Count how many lines of the material below contain the string "REFERENCES". Reply with that number only.

-=-=-=-=-

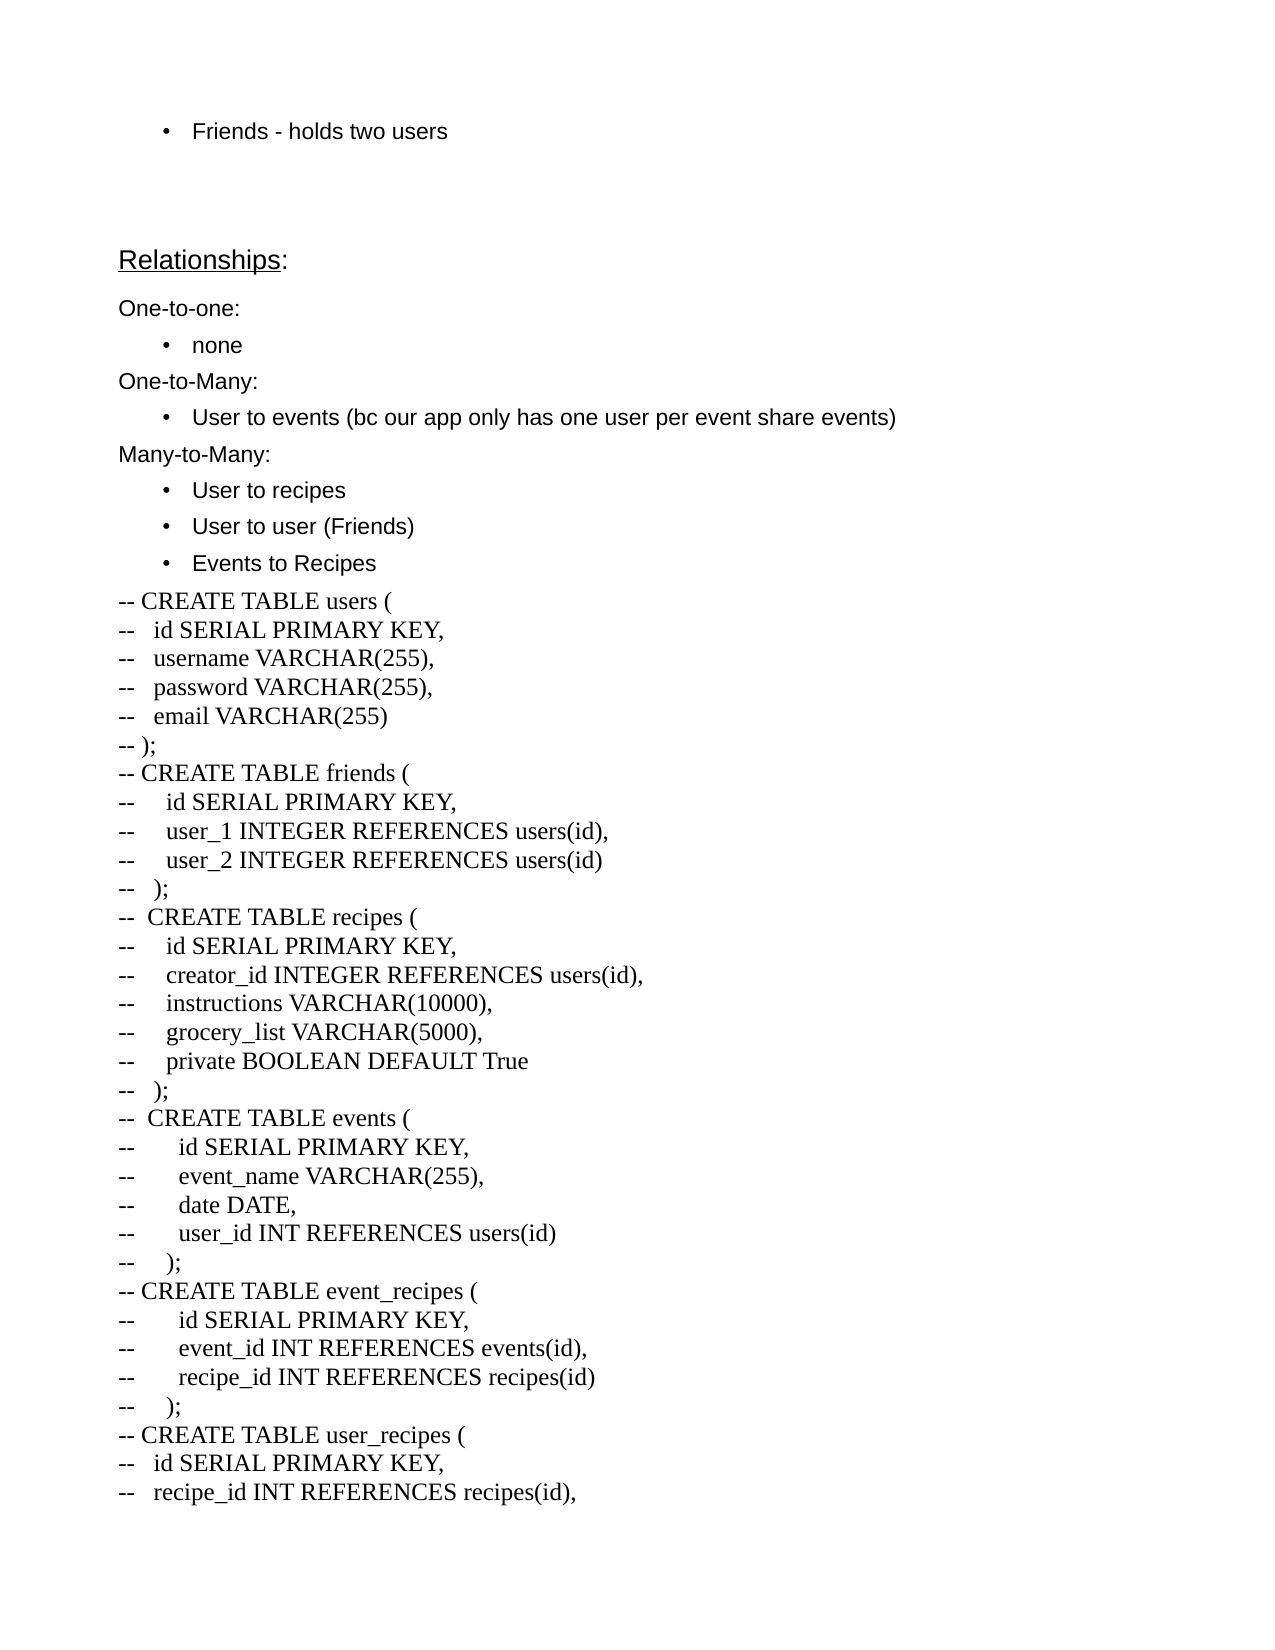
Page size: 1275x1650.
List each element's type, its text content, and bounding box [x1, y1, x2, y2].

text -- CREATE TABLE recipes ( [118, 902, 1157, 931]
text -- password VARCHAR(255), [118, 672, 1157, 701]
list Events to Recipes [162, 550, 1157, 576]
text -- user_2 INTEGER REFERENCES users(id) [118, 845, 1157, 873]
text One-to-one: [118, 295, 1157, 322]
text -- ); [118, 730, 1157, 758]
text -- ); [118, 1075, 1157, 1103]
list none [162, 332, 1157, 358]
list User to user (Friends) [162, 513, 1157, 540]
text -- recipe_id INT REFERENCES recipes(id), [118, 1477, 1157, 1506]
text -- user_id INT REFERENCES users(id) [118, 1218, 1157, 1247]
text -- CREATE TABLE events ( [118, 1103, 1157, 1132]
text -- id SERIAL PRIMARY KEY, [118, 787, 1157, 816]
text -- user_1 INTEGER REFERENCES users(id), [118, 816, 1157, 845]
text -- private BOOLEAN DEFAULT True [118, 1046, 1157, 1075]
text -- grocery_list VARCHAR(5000), [118, 1017, 1157, 1046]
text -- event_id INT REFERENCES events(id), [118, 1333, 1157, 1362]
text -- CREATE TABLE friends ( [118, 758, 1157, 787]
text One-to-Many: [118, 368, 1157, 394]
list User to events (bc our app only has one user per event share events) [162, 404, 1157, 431]
text -- date DATE, [118, 1190, 1157, 1218]
text -- id SERIAL PRIMARY KEY, [118, 1132, 1157, 1161]
text -- id SERIAL PRIMARY KEY, [118, 1448, 1157, 1477]
text -- creator_id INTEGER REFERENCES users(id), [118, 960, 1157, 988]
text -- CREATE TABLE user_recipes ( [118, 1420, 1157, 1448]
text -- recipe_id INT REFERENCES recipes(id) [118, 1362, 1157, 1391]
text -- id SERIAL PRIMARY KEY, [118, 1305, 1157, 1333]
text -- id SERIAL PRIMARY KEY, [118, 931, 1157, 960]
text -- instructions VARCHAR(10000), [118, 988, 1157, 1017]
subtitle Relationships: [118, 244, 1157, 275]
list Friends - holds two users [162, 118, 1157, 144]
text -- event_name VARCHAR(255), [118, 1161, 1157, 1190]
text -- id SERIAL PRIMARY KEY, [118, 615, 1157, 643]
text -- CREATE TABLE event_recipes ( [118, 1276, 1157, 1305]
text -- ); [118, 1391, 1157, 1420]
text -- email VARCHAR(255) [118, 701, 1157, 730]
text -- ); [118, 1247, 1157, 1276]
text -- username VARCHAR(255), [118, 643, 1157, 672]
text -- CREATE TABLE users ( [118, 586, 1157, 615]
list User to recipes [162, 477, 1157, 503]
text -- ); [118, 873, 1157, 902]
text Many-to-Many: [118, 441, 1157, 467]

-=-=-=-=-

Exercise response. 7